Expect a lot of short-term bluster and posing, followed by a swift and thorough cover-up with pardons for all. That's the American way!
(Of course, if I'm wrong and this poor guy gets the book thrown at him, I'll be one of the first to write a letter of protest.)
#38 Darkrose said: "The Pentagon said U.S. Northern Command was monitoring the situation from its headquarters in Colorado Springs, Colorado,"
I bet the SGC was worried about replicators. Think maybe they called Rodney in from Atlantis?
What, Carter isn't good enough for you??
That Globe editorial made me see red. (And, also, write a letter to the editor. Whee.)
And, honestly, the four locations don't really form much of a pattern that /I/ can think of, but possibly I'm not imaginative enough.
I wonder if Mayor Menino has figured out yet that thousands of cars go over those bridges every day and any one of them could be a car bomb! Maybe he should sue Ford for the thousands of dollars it would cost to stop and search every one of them?
How long before somebody sees Mickey Mouse at the French Disneyland and claimes ObL is hiding in France?
There's a Mooninite in downtown Manhattan - it's been there for at least a month. I don't recall the exact location, but you can see it if you look north from Houston Street, somewhere between Broadway and the Bowery.
I cannot recall the title or author, but one of my airport bookshop purchases was the memoirs of a British bomb squad veteran.
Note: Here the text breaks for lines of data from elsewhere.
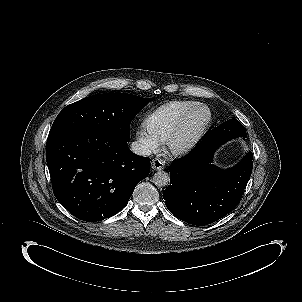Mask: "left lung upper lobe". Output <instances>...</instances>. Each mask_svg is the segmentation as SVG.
<instances>
[{
    "label": "left lung upper lobe",
    "mask_w": 302,
    "mask_h": 302,
    "mask_svg": "<svg viewBox=\"0 0 302 302\" xmlns=\"http://www.w3.org/2000/svg\"><path fill=\"white\" fill-rule=\"evenodd\" d=\"M210 137L223 144L235 137L246 138L247 135L244 126L238 120L230 119L214 128L210 132Z\"/></svg>",
    "instance_id": "5c2ea615"
}]
</instances>
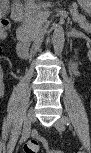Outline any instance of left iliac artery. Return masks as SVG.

He describes being called to the house of a Member of Parliament, where something suspicious had arrived in the post.
He came up to the front door, in his body armour and helmet, and spoke to the MP, who had evacuated the household. The item was on the table in the hall, he was told. He went in and found nothing larger than a postcard on the table.
Baffled, he went back out and queried. It turned out that the suspicious item in the post was the postcard, which bore all the hallmarks of a suspicious package:
- it was stained with grease
- it had too much postage affixed
- it was from an unfamiliar person
He wrote that he had great difficulty exercising restraint during the remainder of the conversation.
<thinks>
If I were planning a bombing campaign in Boston, I now know exactly how to go about it.
...
Set up a shell company. Come up with a spurious but plausible product that might be advertised on small hoardings (not large drive-by ones, but posters at T-stops and outside grocery stores and similar).
Commission a crinkle-cut 3D plastic ad with a molding of the product extruded from the front. Hollow, of course, to save weight.
Rent some advertising space in suitable locations.
Install ads, with fragmentation bombs packed inside the 3D extrusions. Detonation controlled by cellphone, natch.
(Luckily most "terrorists" are too dumb to walk and chew gum simultaneously -- see posting about the Birmingham Nine for a case in point -- so this won't happen. But it's amusing to speculate how the securitate would respond to real exploding advertisements ...)
</thinks>
Y’know for all the ‘lighten up–it was a JOKE’ postings I’m still irate about the whole thing, and not against the Boston officials.
First there’s the “guerrilla marketing” aspect: I’m sick to death of every fungible urban surface being abused with advertising.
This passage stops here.